▶ [TASK REQUIREMENTS]: Return, with both end lines included, exactly what the data below holds from the line with "For further information" through the line with "As such, we", though not the pictures.
[[ DATA PROVIDED, beginning ]]
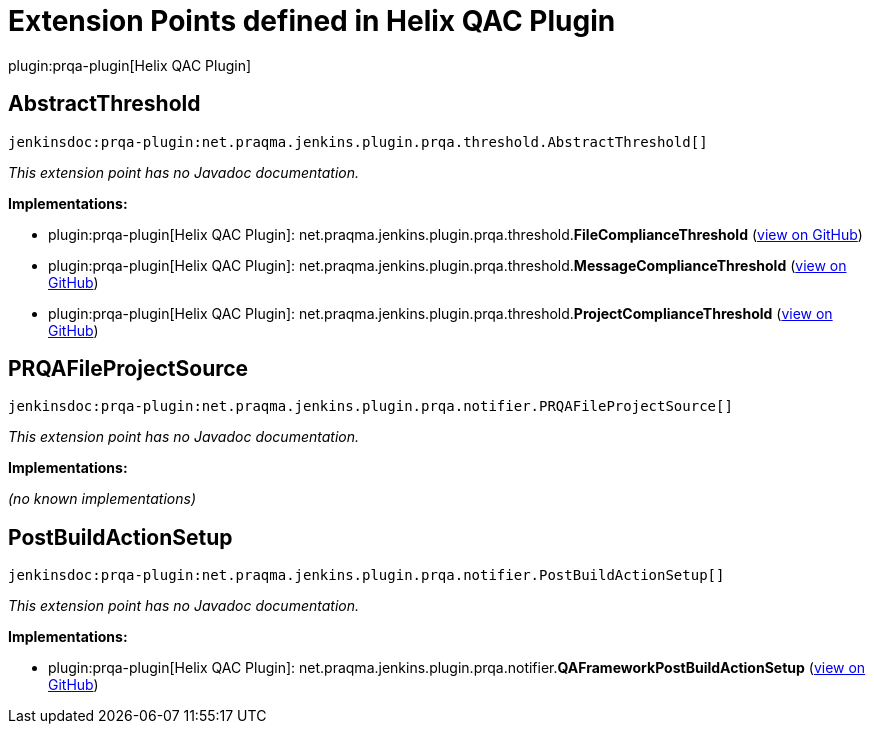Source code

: = Extension Points defined in Helix QAC Plugin

plugin:prqa-plugin[Helix QAC Plugin]

== AbstractThreshold
`jenkinsdoc:prqa-plugin:net.praqma.jenkins.plugin.prqa.threshold.AbstractThreshold[]`

_This extension point has no Javadoc documentation._

**Implementations:**

* plugin:prqa-plugin[Helix QAC Plugin]: net.+++<wbr/>+++praqma.+++<wbr/>+++jenkins.+++<wbr/>+++plugin.+++<wbr/>+++prqa.+++<wbr/>+++threshold.+++<wbr/>+++**FileComplianceThreshold** (link:https://github.com/jenkinsci/prqa-plugin/search?q=FileComplianceThreshold&type=Code[view on GitHub])
* plugin:prqa-plugin[Helix QAC Plugin]: net.+++<wbr/>+++praqma.+++<wbr/>+++jenkins.+++<wbr/>+++plugin.+++<wbr/>+++prqa.+++<wbr/>+++threshold.+++<wbr/>+++**MessageComplianceThreshold** (link:https://github.com/jenkinsci/prqa-plugin/search?q=MessageComplianceThreshold&type=Code[view on GitHub])
* plugin:prqa-plugin[Helix QAC Plugin]: net.+++<wbr/>+++praqma.+++<wbr/>+++jenkins.+++<wbr/>+++plugin.+++<wbr/>+++prqa.+++<wbr/>+++threshold.+++<wbr/>+++**ProjectComplianceThreshold** (link:https://github.com/jenkinsci/prqa-plugin/search?q=ProjectComplianceThreshold&type=Code[view on GitHub])


== PRQAFileProjectSource
`jenkinsdoc:prqa-plugin:net.praqma.jenkins.plugin.prqa.notifier.PRQAFileProjectSource[]`

_This extension point has no Javadoc documentation._

**Implementations:**

_(no known implementations)_


== PostBuildActionSetup
`jenkinsdoc:prqa-plugin:net.praqma.jenkins.plugin.prqa.notifier.PostBuildActionSetup[]`

_This extension point has no Javadoc documentation._

**Implementations:**

* plugin:prqa-plugin[Helix QAC Plugin]: net.+++<wbr/>+++praqma.+++<wbr/>+++jenkins.+++<wbr/>+++plugin.+++<wbr/>+++prqa.+++<wbr/>+++notifier.+++<wbr/>+++**QAFrameworkPostBuildActionSetup** (link:https://github.com/jenkinsci/prqa-plugin/search?q=QAFrameworkPostBuildActionSetup&type=Code[view on GitHub])

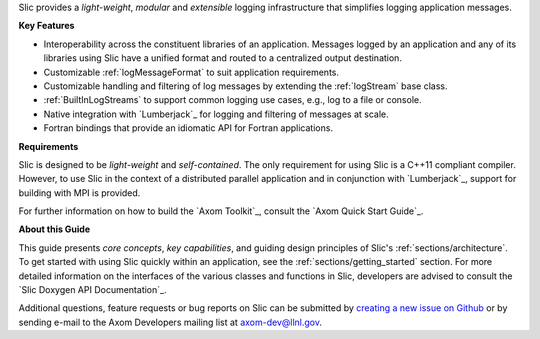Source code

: .. ## Copyright (c) 2017-2019, Lawrence Livermore National Security, LLC and
.. ## other Axom Project Developers. See the top-level COPYRIGHT file for details.
.. ##
.. ## SPDX-License-Identifier: (BSD-3-Clause)

Slic provides a *light-weight*, *modular* and *extensible* logging
infrastructure that simplifies logging application messages.

**Key Features**

* Interoperability across the constituent libraries of an
  application. Messages logged by an application and any of its libraries
  using Slic have a unified format and routed to a centralized output
  destination.

* Customizable :ref:`logMessageFormat` to suit application requirements.

* Customizable handling and filtering of log messages by extending the
  :ref:`logStream` base class.

* :ref:`BuiltInLogStreams` to support common logging use cases, e.g., log to
  a file or console.

* Native integration with `Lumberjack`_ for logging and filtering of messages
  at scale.

* Fortran bindings that provide an idiomatic API for Fortran applications.

**Requirements**

Slic is designed to be *light-weight* and *self-contained*. The only requirement
for using Slic is a C++11 compliant compiler. However, to use Slic in the
context of a distributed parallel application and in conjunction with
`Lumberjack`_, support for building with MPI is provided.

For further information on how to build the `Axom Toolkit`_,
consult the `Axom Quick Start Guide`_.

**About this Guide**

This guide presents *core concepts*, *key capabilities*, and guiding design
principles of Slic's :ref:`sections/architecture`. To get started with
using Slic quickly within an application, see the
:ref:`sections/getting_started` section. For more detailed information on
the interfaces of the various classes and functions in Slic, developers
are advised to consult the `Slic Doxygen API Documentation`_.

Additional questions, feature requests or bug reports on Slic can be submitted
by `creating a new issue on Github <https://github.com/LLNL/axom/issues>`_
or by sending e-mail to the Axom Developers mailing list at axom-dev@llnl.gov.
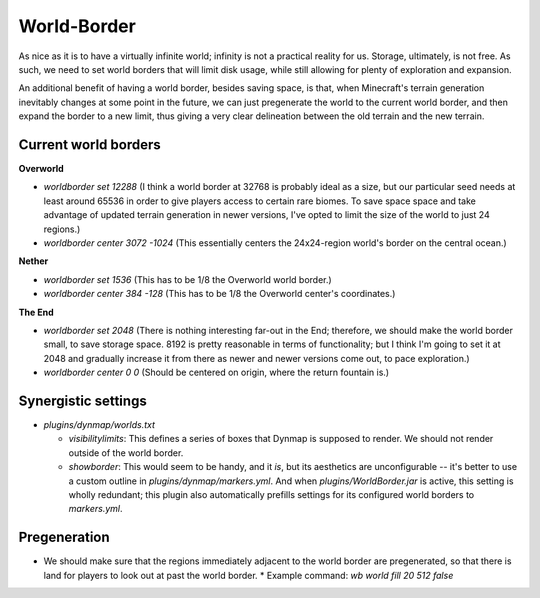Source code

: World-Border
################################################################################

As nice as it is to have a virtually infinite world;  infinity is not a practical reality for us.
Storage, ultimately, is not free.
As such, we need to set world borders that will limit disk usage, while still allowing for plenty of exploration and expansion.

An additional benefit of having a world border, besides saving space, is that, when Minecraft's terrain generation inevitably changes at some point in the future, we can just pregenerate the world to the current world border, and then expand the border to a new limit, thus giving a very clear delineation between the old terrain and the new terrain.

Current world borders
================================================================================

**Overworld**

* `worldborder set 12288` (I think a world border at 32768 is probably ideal as a size, but our particular seed needs at least around 65536 in order to give players access to certain rare biomes. To save space space and take advantage of updated terrain generation in newer versions, I've opted to limit the size of the world to just 24 regions.)
* `worldborder center 3072 -1024` (This essentially centers the 24x24-region world's border on the central ocean.)

**Nether**

* `worldborder set 1536` (This has to be 1/8 the Overworld world border.)
* `worldborder center 384 -128` (This has to be 1/8 the Overworld center's coordinates.)

**The End**

* `worldborder set 2048` (There is nothing interesting far-out in the End;  therefore, we should make the world border small, to save storage space.  8192 is pretty reasonable in terms of functionality;  but I think I'm going to set it at 2048 and gradually increase it from there as newer and newer versions come out, to pace exploration.)
* `worldborder center 0 0` (Should be centered on origin, where the return fountain is.)

Synergistic settings
================================================================================

* `plugins/dynmap/worlds.txt`

  * `visibilitylimits`:  This defines a series of boxes that Dynmap is supposed to render.  We should not render outside of the world border.
  * `showborder`: This would seem to be handy, and it *is*, but its aesthetics are unconfigurable -- it's better to use a custom outline in `plugins/dynmap/markers.yml`.  And when `plugins/WorldBorder.jar` is active, this setting is wholly redundant;  this plugin also automatically prefills settings for its configured world borders to `markers.yml`.

Pregeneration
================================================================================

* We should make sure that the regions immediately adjacent to the world border are pregenerated, so that there is land for players to look out at past the world border.
  * Example command: `wb world fill 20 512 false`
[[ DATA PROVIDED, end ]]
▶ [PROBLEM SOLUTION]:
For further information on how to build the `Axom Toolkit`_,
consult the `Axom Quick Start Guide`_.

**About this Guide**

This guide presents *core concepts*, *key capabilities*, and guiding design
principles of Slic's :ref:`sections/architecture`. To get started with
using Slic quickly within an application, see the
:ref:`sections/getting_started` section. For more detailed information on
the interfaces of the various classes and functions in Slic, developers
are advised to consult the `Slic Doxygen API Documentation`_.

Additional questions, feature requests or bug reports on Slic can be submitted
by `creating a new issue on Github <https://github.com/LLNL/axom/issues>`_
or by sending e-mail to the Axom Developers mailing list at axom-dev@llnl.gov.
Source code

: World-Border
################################################################################

As nice as it is to have a virtually infinite world;  infinity is not a practical reality for us.
Storage, ultimately, is not free.
As such, we need to set world borders that will limit disk usage, while still allowing for plenty of exploration and expansion.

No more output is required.